Still, for those few years from 1968 to 1972 , acid seemed the leading edge of a culture bent on charting new territory. “The times they are a changin’” chanted Dylan, and the world seemed rich with possibilities. As far as my friends and I were concerned, LSD, mescaline, and psilocybin – all compounds that torpedoed serotonin – made that world accessible. Move over, serotonin. Safety is out. Infinity is in. So we popped our pills and wandered the frontiers of inner space. At least until the drug wore off and our serotonin molecules flowed huffily back into place.
In the last ten years, serotonin has again been the target of a culture-wide chemical invasion, but the new drugs shift human experience in the opposite direction. SSRIs (selective serotonin reuptake inhibitors) — like paroxetine (Paxil) and fluoxetine (Prozac) — are used to treat depression, anxiety, PTSD, OCD, and undefined feelings of ickiness. Instead of getting rid of serotonin, these drugs block the reabsorption process, so that serotonin keeps piling up in the synapses. The result: an extra-thick blanket of serotonin that filters out the intrusions of anguish and anxiety, making our inner worlds secure. Instead of turning on, tuning in, and dropping out, they help us turn off, tune out, and drop in – into a solipsistic safety zone, protected from too much reality.

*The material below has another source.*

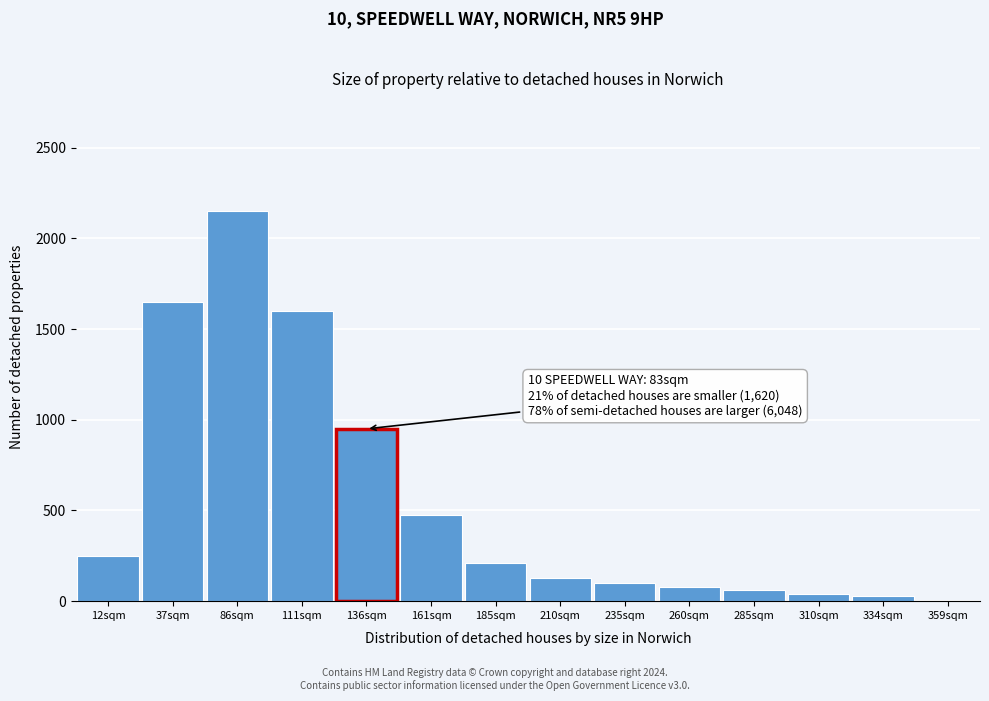

What is the change in value from 12sqm to 285sqm?

-190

Unlike the psychiatric researchers of the 50s and 60s, today’s psychopharmacologists are pleased with their progress. Every year or two, new and perhaps improved SSRIs are dumped into the waiting hands of millions of needy patients. (By 2007, antidepressants were the most pescribed drugs in the U.S., according to the Center for Disease Control.) But what do these new molecules tell us about our culture, about how we perceive our world? Apparently, now is not a time of exuberant exploration, but a time to hunker down and play it safe. The world seems too upsetting to wander in search of new adventures, too dangerous to explore beyond our own front porch. Instead of letting the world in, with all its uncertainties, we try to keep it out. And a barricade of serotonin makes that possible.
Even the recreational drugs of today’s youth point the weather vane of serotonin toward comfort rather than freedom. Ecstasy (MDMA) increases serotonin in the synapses, like a hyped-up antidepressant, making the world feel cozy. And while it’s true that most people don’t take serotonergic drugs, either from their doctor or their dealer, it’s no accident that those who do are resonating to a cultural theme much different from the optimistic vision of the sixties: Life is dangerous, protect yourself, or at least make yourself comfortable.
The drugs we take, the drugs we create, offer an idealized antidote to the cravings of our times. LSD was born from our craving for freedom. SSRIs reflect our need for security. Molecular makeovers never quite get us there, but they can show us where we are and where we’ve been.